"Koçum benim!"

  • GİRİŞ17.03.2015 10:29
  • GÜNCELLEME17.03.2015 10:29

Belki "birey" olmak dedikleri özünde böyle bir şeydir. 
Mesela...
İki spor ayakkabı markasından birini tercih ettiğimizde; menüden nihayet sevdiğimiz bir yemeği seçtiğimizde, bir apartman dairesi yerine bahçeli bir evi yeğlediğimizde özgür olduğumuzu sanırız.
O an kendimizi "hayatımızın efendisi" gibi görürüz.
Oysa şu ürün yerine bu ürünü seçmenin neresi özgürlük, nesi iktidardır?
Ancak kafayı yastığa koyduğumuzda fark ederiz ki, esas seçimlerimizden bucak bucak kaçıyoruz.
Hepsi endişe kaynağı, hepsi keyfimizi kaçırıyor.
Neyse ki, uykumuz geliyor da, unutuyoruz. 

Yük gibi gelen sorumluluklar, doğruluğundan şüphe duyulan ödevler ve mecburiyete dönüşmüş iş güç dünyasında kararlar vermenin huzursuzluğuyla baş etmek kolay mı?
İşte tam o noktada tuzu kuru sosyal kesimler "koçlar"ı imdada çağırmaya başladı. Böylece yeni bir meslek ortaya çıktı.
Psikanalist Michael Bader "son yirmi yıl içinde yardımcı olunacak problem alanlarından daha fazla sayıda koçluk tipi türedi" diyor. Haklı. 
Düşünebiliyor musunuz?
Yaşam koçları, ilişki koçları, spor koçları, beslenme koçları, liderlik koçları, aile koçları, vd.
Hepsi ne yapacağınızı söylemek ve hayatınızı sizin yerinize planlamak için hazır ve nazırlar! 

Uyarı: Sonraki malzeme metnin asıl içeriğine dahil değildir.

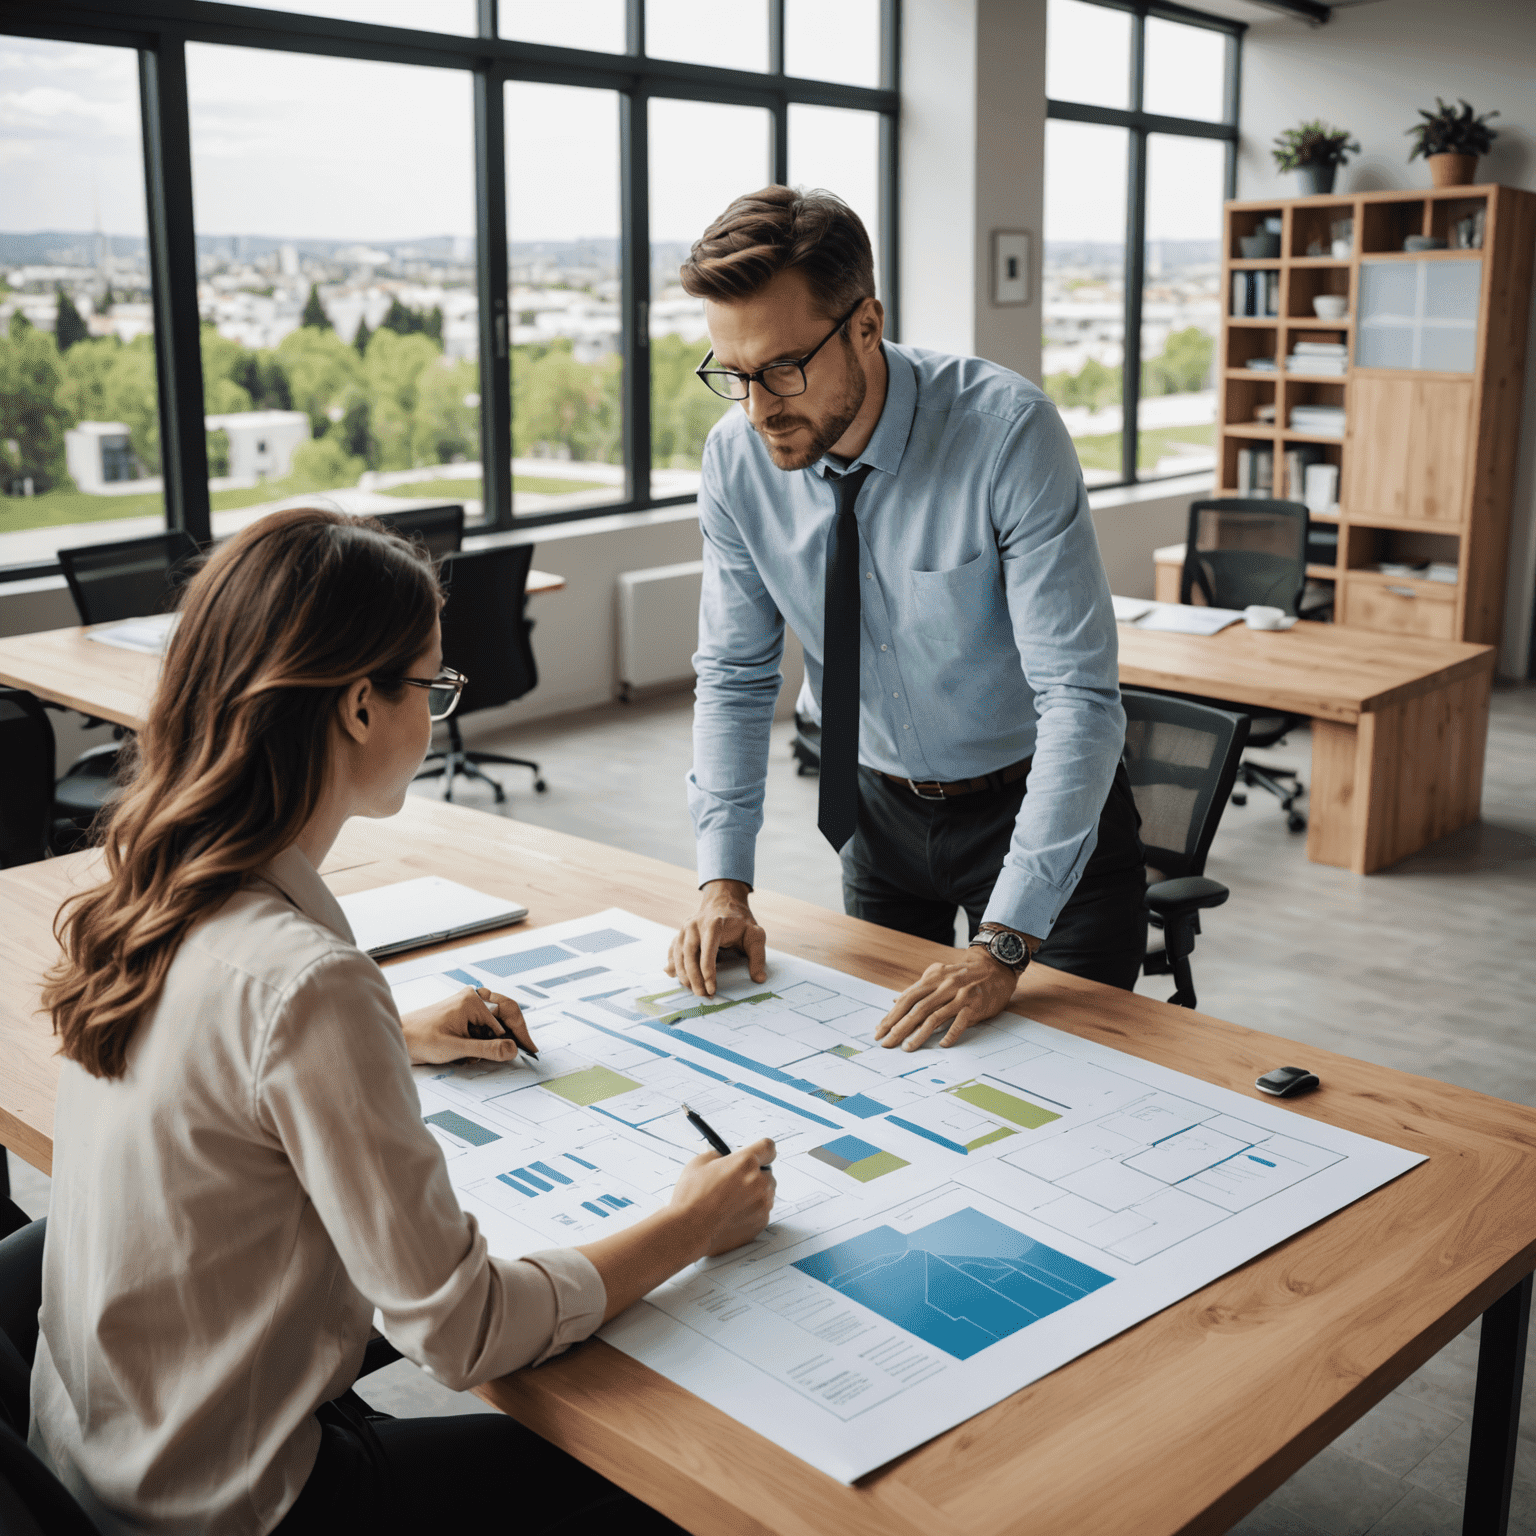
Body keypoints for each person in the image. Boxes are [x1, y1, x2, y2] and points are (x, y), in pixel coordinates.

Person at [32, 508, 775, 1535]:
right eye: (432, 684)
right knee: (678, 1481)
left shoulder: (155, 887)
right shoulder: (307, 985)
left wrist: (390, 1033)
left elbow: (232, 1073)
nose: (438, 709)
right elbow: (465, 1332)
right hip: (239, 1506)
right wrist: (695, 1222)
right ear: (356, 707)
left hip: (102, 1449)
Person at [666, 186, 1145, 1048]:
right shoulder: (736, 460)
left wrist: (1002, 948)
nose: (759, 407)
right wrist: (722, 884)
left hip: (1032, 806)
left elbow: (1078, 698)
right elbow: (736, 676)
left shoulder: (1005, 434)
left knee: (1072, 1102)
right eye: (732, 376)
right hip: (877, 815)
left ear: (864, 324)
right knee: (897, 1078)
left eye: (782, 368)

Geçen cumartesi hayat benimle de bir güzel dalgasını geçti.
Sen misin, "Kişisel Gelişim" ideolojisini ve "koçluk" modasını eleştiren!..
Ne göreyim, o yazımın dijital versiyonunun altında bir "yaşam koçu"nun kocaman ilanı var.
Sonra aynı gün eski bir arkadaşımla karşılaştım.
Ayaküstü anlattı: "Hep spor yapmayı istedim ama bir otoritenin zorlaması gerekiyordu. Şimdi bir spor koçum var, içeceğim su miktarını, yakacağım kaloriyi, günümün nasıl geçeceğini bile o belirliyor."
Hani başka zaman sorsam, her türlü otoriteden nefret ettiğini söyler, öyle bir tiptir.